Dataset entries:

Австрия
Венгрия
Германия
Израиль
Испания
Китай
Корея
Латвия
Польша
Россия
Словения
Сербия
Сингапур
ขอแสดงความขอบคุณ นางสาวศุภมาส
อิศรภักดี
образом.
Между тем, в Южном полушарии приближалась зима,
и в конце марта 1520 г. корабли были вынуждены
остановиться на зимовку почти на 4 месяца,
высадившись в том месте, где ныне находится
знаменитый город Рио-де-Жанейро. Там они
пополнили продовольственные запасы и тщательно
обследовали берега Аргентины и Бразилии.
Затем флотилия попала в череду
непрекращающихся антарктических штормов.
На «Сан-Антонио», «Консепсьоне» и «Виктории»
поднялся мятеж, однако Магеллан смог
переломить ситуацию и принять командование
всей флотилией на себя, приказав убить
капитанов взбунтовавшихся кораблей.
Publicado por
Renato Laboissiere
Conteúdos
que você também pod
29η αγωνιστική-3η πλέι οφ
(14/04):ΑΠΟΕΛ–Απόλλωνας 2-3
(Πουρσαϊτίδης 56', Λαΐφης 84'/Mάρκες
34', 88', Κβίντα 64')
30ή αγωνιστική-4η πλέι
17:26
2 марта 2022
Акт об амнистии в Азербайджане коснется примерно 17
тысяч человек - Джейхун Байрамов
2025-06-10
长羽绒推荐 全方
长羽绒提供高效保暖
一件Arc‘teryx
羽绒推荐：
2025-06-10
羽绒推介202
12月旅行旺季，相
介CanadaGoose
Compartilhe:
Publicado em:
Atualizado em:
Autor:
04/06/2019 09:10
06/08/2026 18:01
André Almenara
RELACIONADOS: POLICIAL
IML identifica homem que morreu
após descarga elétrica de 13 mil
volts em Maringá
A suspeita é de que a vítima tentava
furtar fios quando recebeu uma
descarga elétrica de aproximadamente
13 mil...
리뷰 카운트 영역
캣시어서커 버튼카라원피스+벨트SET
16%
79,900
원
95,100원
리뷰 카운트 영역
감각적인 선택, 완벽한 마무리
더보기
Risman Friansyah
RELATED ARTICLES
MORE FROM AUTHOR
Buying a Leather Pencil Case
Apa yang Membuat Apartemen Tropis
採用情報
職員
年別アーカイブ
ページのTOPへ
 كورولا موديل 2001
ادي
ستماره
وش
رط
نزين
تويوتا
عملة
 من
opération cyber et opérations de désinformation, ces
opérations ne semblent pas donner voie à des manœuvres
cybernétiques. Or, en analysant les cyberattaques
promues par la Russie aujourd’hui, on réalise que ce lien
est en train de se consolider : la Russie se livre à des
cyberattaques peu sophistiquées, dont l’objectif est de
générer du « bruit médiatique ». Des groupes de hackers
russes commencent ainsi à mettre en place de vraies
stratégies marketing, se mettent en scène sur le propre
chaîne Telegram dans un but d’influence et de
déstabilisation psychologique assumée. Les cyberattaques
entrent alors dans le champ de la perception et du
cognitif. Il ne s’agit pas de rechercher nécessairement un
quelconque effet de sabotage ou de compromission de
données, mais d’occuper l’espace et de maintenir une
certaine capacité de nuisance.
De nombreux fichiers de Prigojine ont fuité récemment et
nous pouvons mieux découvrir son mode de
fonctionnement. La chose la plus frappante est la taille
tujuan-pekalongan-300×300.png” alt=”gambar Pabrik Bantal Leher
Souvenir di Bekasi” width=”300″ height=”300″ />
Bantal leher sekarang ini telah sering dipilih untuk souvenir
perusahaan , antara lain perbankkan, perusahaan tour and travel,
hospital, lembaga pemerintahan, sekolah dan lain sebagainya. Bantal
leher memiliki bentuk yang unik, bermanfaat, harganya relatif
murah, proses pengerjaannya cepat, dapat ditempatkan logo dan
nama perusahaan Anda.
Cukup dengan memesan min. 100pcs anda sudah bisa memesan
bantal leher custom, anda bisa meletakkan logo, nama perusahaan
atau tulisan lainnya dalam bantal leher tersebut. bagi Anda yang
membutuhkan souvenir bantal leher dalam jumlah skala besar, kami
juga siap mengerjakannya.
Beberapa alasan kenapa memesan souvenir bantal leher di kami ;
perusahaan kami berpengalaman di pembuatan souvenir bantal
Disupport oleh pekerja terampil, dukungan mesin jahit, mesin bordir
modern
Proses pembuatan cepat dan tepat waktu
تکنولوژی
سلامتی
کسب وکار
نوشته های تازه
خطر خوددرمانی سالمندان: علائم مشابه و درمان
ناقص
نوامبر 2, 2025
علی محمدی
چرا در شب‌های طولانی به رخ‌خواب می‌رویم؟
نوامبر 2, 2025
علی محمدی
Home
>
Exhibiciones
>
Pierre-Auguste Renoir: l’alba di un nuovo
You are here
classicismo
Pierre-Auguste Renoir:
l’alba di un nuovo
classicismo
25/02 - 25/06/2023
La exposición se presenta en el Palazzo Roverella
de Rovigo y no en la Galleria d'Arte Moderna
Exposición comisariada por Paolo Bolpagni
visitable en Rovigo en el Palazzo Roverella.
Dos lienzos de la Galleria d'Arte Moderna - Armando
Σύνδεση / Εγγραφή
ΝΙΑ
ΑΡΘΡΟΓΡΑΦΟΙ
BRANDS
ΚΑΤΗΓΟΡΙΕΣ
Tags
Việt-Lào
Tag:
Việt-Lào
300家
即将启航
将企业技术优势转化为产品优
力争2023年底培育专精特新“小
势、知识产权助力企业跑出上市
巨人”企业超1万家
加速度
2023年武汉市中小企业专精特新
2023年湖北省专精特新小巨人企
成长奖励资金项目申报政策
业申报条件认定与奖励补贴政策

WHAT IS EXPECTED -
Every line above that contains the word "Rovigo" should be reported.

YOUR RESPONSE -
de Rovigo y no en la Galleria d'Arte Moderna
visitable en Rovigo en el Palazzo Roverella.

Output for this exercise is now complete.